42Rule 19.1 provides that a party may request costs of the proceeding, if they believe that the other party has acted unreasonably, frivolously, vexatiously, or in bad faith during the proceedings. Rule 19.4 further sets out the requirements for that request, which must include the reasons for the request and the particulars of the alleged conduct.
43The purpose of Rule 19.1 is to deter conduct by parties that is unreasonable, frivolous, vexatious, or in bad faith. This is a high bar for conduct to attract a cost award and is an exceptional remedy.
[44] Rule 19.5 sets out the powers of the Tribunal in deciding whether to order costs and the amount of costs. The Tribunal shall consider all relevant factors including: (a) The seriousness of the misconduct; (b) Whether the conduct was in breach of a direction or order issued by the Tribunal; (c) Whether or not a party’s behaviour interfered with the Tribunal’s ability to carry out a fair, efficient and effective process; (d) Prejudice to other parties; and (e) The potential impact an order for costs would have on individuals accessing the Tribunal system.
45I find that neither party is entitled to costs for the following reasons.
46The applicant sought an order for costs because the respondent brought two motions seeking to preclude the applicant from presenting evidence or requesting that the Tribunal draw an adverse inference for the applicant’s failure to produce certain records.
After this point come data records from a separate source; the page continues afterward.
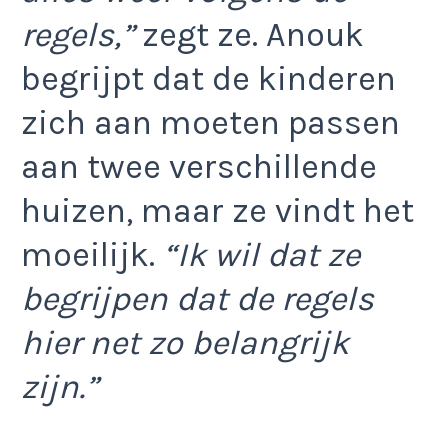
regels,”
zegt ze. Anouk
begrijpt dat de kinderen
zich aan moeten passen
aan twee verschillende
huizen, maar ze vindt het
moeilijk.
“Ik wil dat ze
begrijpen dat de regels
hier net zo belangrijk
zijn.”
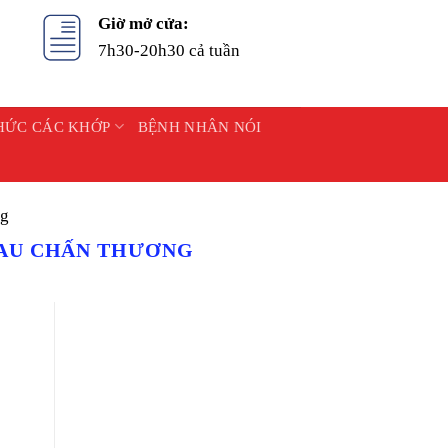
Giờ mở cửa:
7h30-20h30 cả tuần
HỨC CÁC KHỚP
BỆNH NHÂN NÓI
ng
SAU CHẤN THƯƠNG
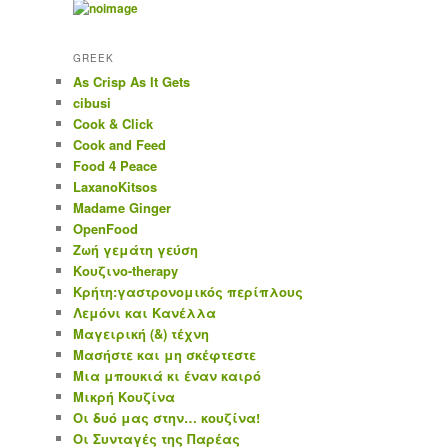
GREEK
As Crisp As It Gets
cibusi
Cook & Click
Cook and Feed
Food 4 Peace
LaxanoKitsos
Madame Ginger
OpenFood
Ζωή γεμάτη γεύση
Κουζινο-therapy
Κρήτη:γαστρονομικός περίπλους
Λεμόνι και Κανέλλα
Μαγειρική (&) τέχνη
Μασήστε και μη σκέφτεστε
Μια μπουκιά κι έναν καιρό
Μικρή Κουζίνα
Οι δυό μας στην… κουζίνα!
Οι Συνταγές της Παρέας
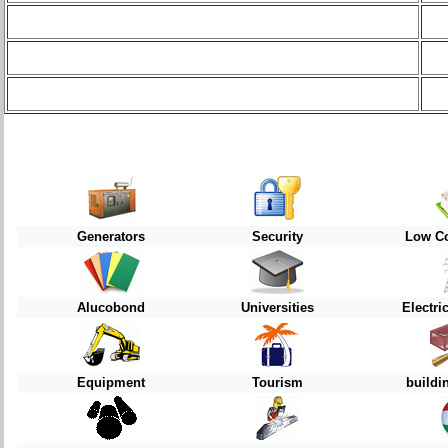
Generators
Security
Low Co
Alucobond
Universities
Electri
Equipment
Tourism
buildi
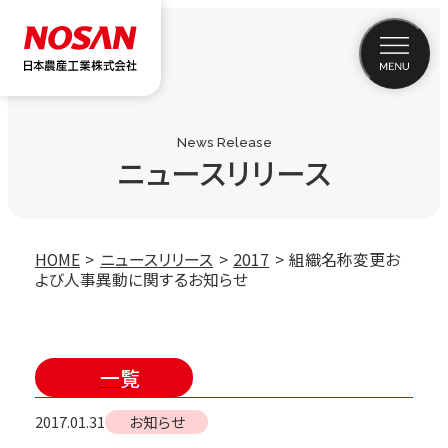
News Release
ニュースリリース
HOME
ニュースリリース
2017
組織名称変更お
よび人事異動に関するお知らせ
一覧
2017.01.31
お知らせ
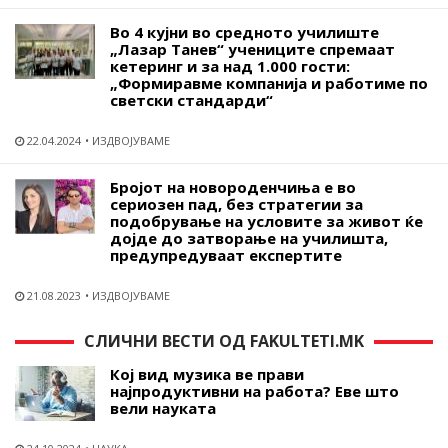
Во 4 кујни во средното училиште
„Лазар Танев“ учениците спремаат
кетеринг и за над 1.000 гости:
„Формиравме компанија и работиме по
светски стандарди“
22.04.2024
ИЗДВОЈУВАМЕ
Бројот на новороденчиња е во
сериозен пад, без стратегии за
подобрување на условите за живот ќе
дојде до затворање на училишта,
предупредуваат експертите
21.08.2023
ИЗДВОЈУВАМЕ
СЛИЧНИ ВЕСТИ ОД FAKULTETI.MK
Кој вид музика ве прави
најпродуктивни на работа? Еве што
вели науката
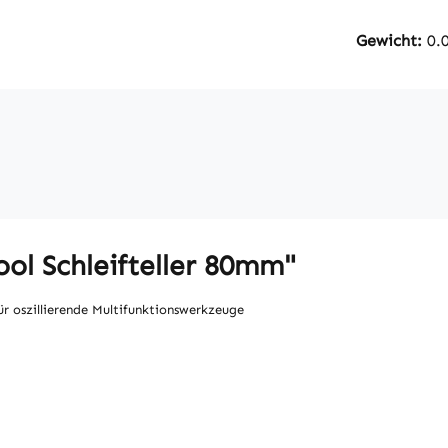
Gewicht:
0.
ol Schleifteller 80mm"
für oszillierende Multifunktionswerkzeuge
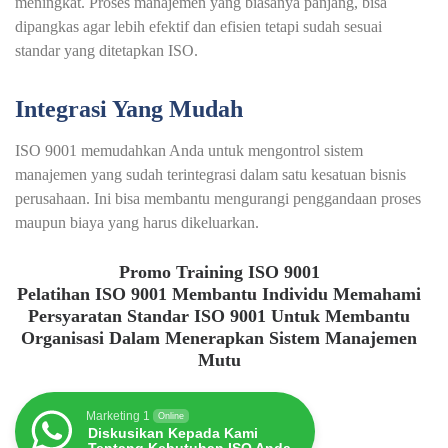
meningkat. Proses manajemen yang biasanya panjang, bisa
dipangkas agar lebih efektif dan efisien tetapi sudah sesuai
standar yang ditetapkan ISO.
Integrasi Yang Mudah
ISO 9001 memudahkan Anda untuk mengontrol sistem
manajemen yang sudah terintegrasi dalam satu kesatuan bisnis
perusahaan. Ini bisa membantu mengurangi penggandaan proses
maupun biaya yang harus dikeluarkan.
Promo Training ISO 9001
Pelatihan ISO 9001 Membantu Individu Memahami
Persyaratan Standar ISO 9001 Untuk Membantu
Organisasi Dalam Menerapkan Sistem Manajemen
Mutu
Marketing 1
Online
Diskusikan Kepada Kami
Tentang Kebutuhan ISO Anda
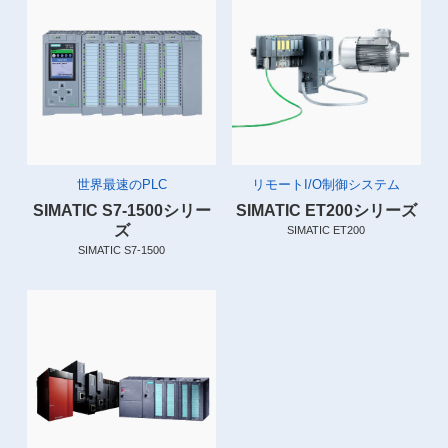
世界最速のPLC
リモートI/O制御システム
SIMATIC S7-1500シリー
SIMATIC ET200シリーズ
ズ
SIMATIC ET200
SIMATIC S7-1500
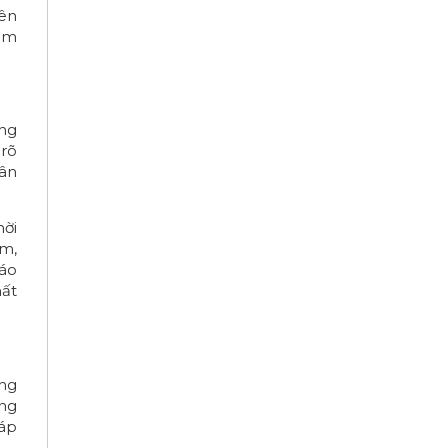
yên
iảm
ợng
 rõ
hân
hời
ểm,
cáo
hất
ng
ứng
háp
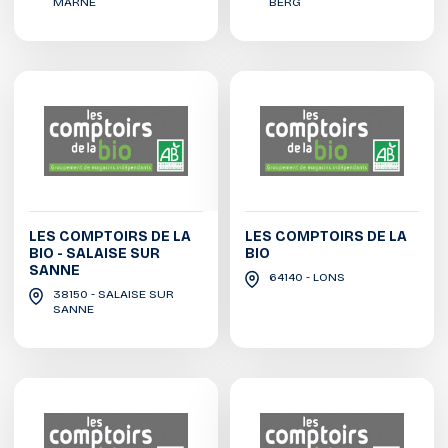
MARNE
BERG
LES COMPTOIRS DE LA
LES COMPTOIRS DE LA
BIO - SALAISE SUR
BIO
SANNE
64140 - LONS
38150 - SALAISE SUR
SANNE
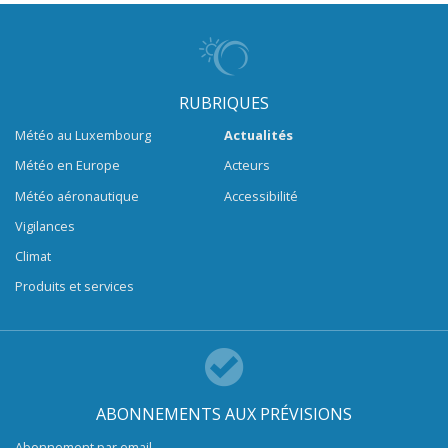
RUBRIQUES
Météo au Luxembourg
Actualités
Météo en Europe
Acteurs
Météo aéronautique
Accessibilité
Vigilances
Climat
Produits et services
ABONNEMENTS AUX PRÉVISIONS
Abonnement par email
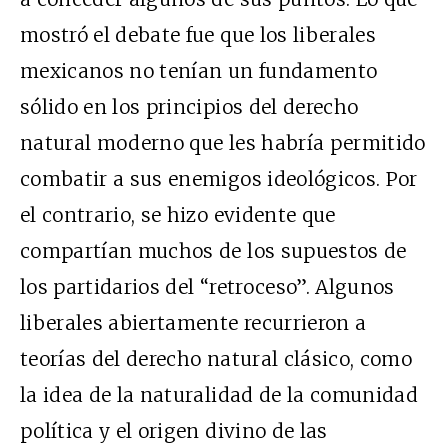
mostró el debate fue que los liberales
mexicanos no tenían un fundamento
sólido en los principios del derecho
natural moderno que les habría permitido
combatir a sus enemigos ideológicos. Por
el contrario, se hizo evidente que
compartían muchos de los supuestos de
los partidarios del “retroceso”. Algunos
liberales abiertamente recurrieron a
teorías del derecho natural clásico, como
la idea de la naturalidad de la comunidad
política y el origen divino de las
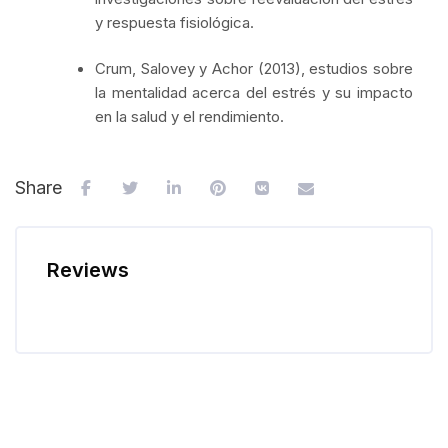
y respuesta fisiológica.
Crum, Salovey y Achor (2013), estudios sobre
la mentalidad acerca del estrés y su impacto
en la salud y el rendimiento.
Share
Reviews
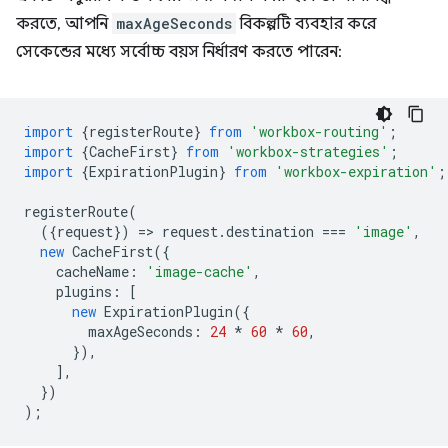
করতে, আপনি
maxAgeSeconds
বিকল্পটি ব্যবহার করে
সেকেন্ডের মধ্যে সর্বোচ্চ বয়স নির্ধারণ করতে পারেন:
import
{
registerRoute
}
from
'workbox-routing'
;
import
{
CacheFirst
}
from
'workbox-strategies'
;
import
{
ExpirationPlugin
}
from
'workbox-expiration'
;
registerRoute
(
({
request
})
=
>
request
.
destination
===
'image'
,
new
CacheFirst
({
cacheName
:
'image-cache'
,
plugins
:
[
new
ExpirationPlugin
({
maxAgeSeconds
:
24
*
60
*
60
,
}),
],
})
);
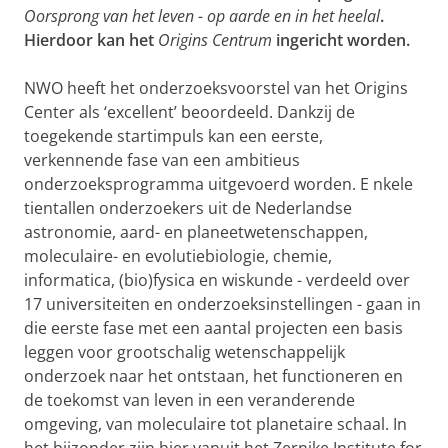
Oorsprong van het leven - op aarde en in het heelal
.
Hierdoor kan het
Origins Centrum
ingericht worden.
NWO heeft het onderzoeksvoorstel van het Origins
Center als ‘excellent’ beoordeeld. Dankzij de
toegekende startimpuls kan een eerste,
verkennende fase van een ambitieus
onderzoeksprogramma uitgevoerd worden. E
nkele
tientallen onderzoekers uit de Nederlandse
astronomie, aard- en planeetwetenschappen,
moleculaire- en evolutiebiologie, chemie,
informatica, (bio)fysica en wiskunde - verdeeld over
17 universiteiten en onderzoeksinstellingen - gaan in
die eerste fase met een aantal projecten een basis
leggen voor grootschalig wetenschappelijk
onderzoek naar het ontstaan, het functioneren en
de toekomst van leven in een veranderende
omgeving, van moleculaire tot planetaire schaal. In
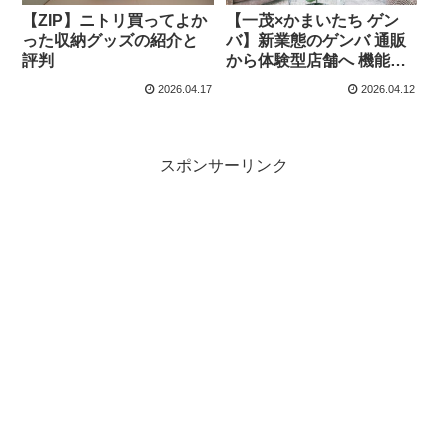
【ZIP】ニトリ買ってよか
【一茂×かまいたち ゲン
った収納グッズの紹介と
バ】新業態のゲンバ 通販
評判
から体験型店舗へ 機能的
家具「LOWYA」の商品の
2026.04.17
2026.04.12
紹介と評判
スポンサーリンク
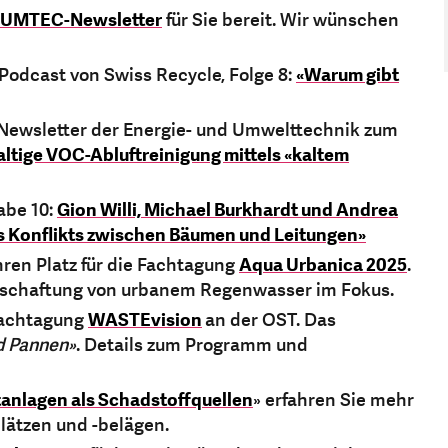
UMTEC-Newsletter
für Sie bereit. Wir wünschen
 Podcast von Swiss Recycle, Folge 8:
«Warum gibt
m Newsletter der Energie- und Umwelttechnik zum
altige VOC-Abluftreinigung mittels «kaltem
abe 10:
Gion Willi, Michael Burkhardt und Andrea
es Konflikts zwischen Bäumen und Leitungen»
Ihren Platz für die Fachtagung
Aqua Urbanica 2025
.
rtschaftung von urbanem Regenwasser im Fokus.
Fachtagung
WASTEvision
an der OST. Das
d Pannen»
. Details zum Programm und
itanlagen als Schadstoffquellen
» erfahren Sie mehr
lätzen und -belägen.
I find that this is not grounds for an order for costs because the applicant a) did not comply with the timelines for exchanging productions outlined in the Tribunal’s order and made late requests for documents she agreed to produce after the deadline set out in the order had passed; b) served new evidence on the respondent for the first time one month prior to the deadline for her written submissions; and c) served new evidence for the first time in reply submissions. I find the applicant’s own actions prompted the respondent to bring these motions.
47I find that it is the applicant who has acted unreasonably by not complying with the deadlines provided in the Tribunal’s order, by a lack of preparation because evidence was served late or for the first time in reply to submissions which resulted in unnecessary motions.
48I find that the applicant’s conduct interfered with the Tribunal’s ability to carry out a fair, efficient, and effective process as it resulted in the need for additional time and resources to review multiple pages of motion materials to address these cost submissions. I also find the respondent was prejudiced by the applicant’s inability to produce the records and or late service of records as it required it to bring motions to address the procedural unfairness. Having said that, the case law establishes that an order for costs is not meant to punish a party as to do so would be a barrier to other individuals accessing the Tribunal’s system. However, at the same time individuals accessing the Tribunal’s system need to be reassured that the Tribunal can maintain its own process and that that process will be respected.
49Having said that, although I find that the applicant did not provide all of the documents outlined in the Tribunal’s order, I find that she did not do so deliberately. She did make some efforts (although late) to request outstanding records in order to comply with the Tribunal’s order. Further, although I find that it was inappropriate for the applicant to file new evidence in reply to submissions which should have been raised at first instance, I find this is not conduct that meets the threshold for costs.
50For the above-noted reasons, neither the applicant nor the respondent is entitled to costs.
Order
[51] For all of the above-noted reasons, I order as follows:
- The applicant is entitled to an IRB in the amount of $4.75 per week, from November 8, 2022, to September 29, 2023, less any post-accident income plus interest.
- The applicant is not entitled to IRBs beyond September 29, 2023, or costs or an award.
- The respondent is not entitled to costs.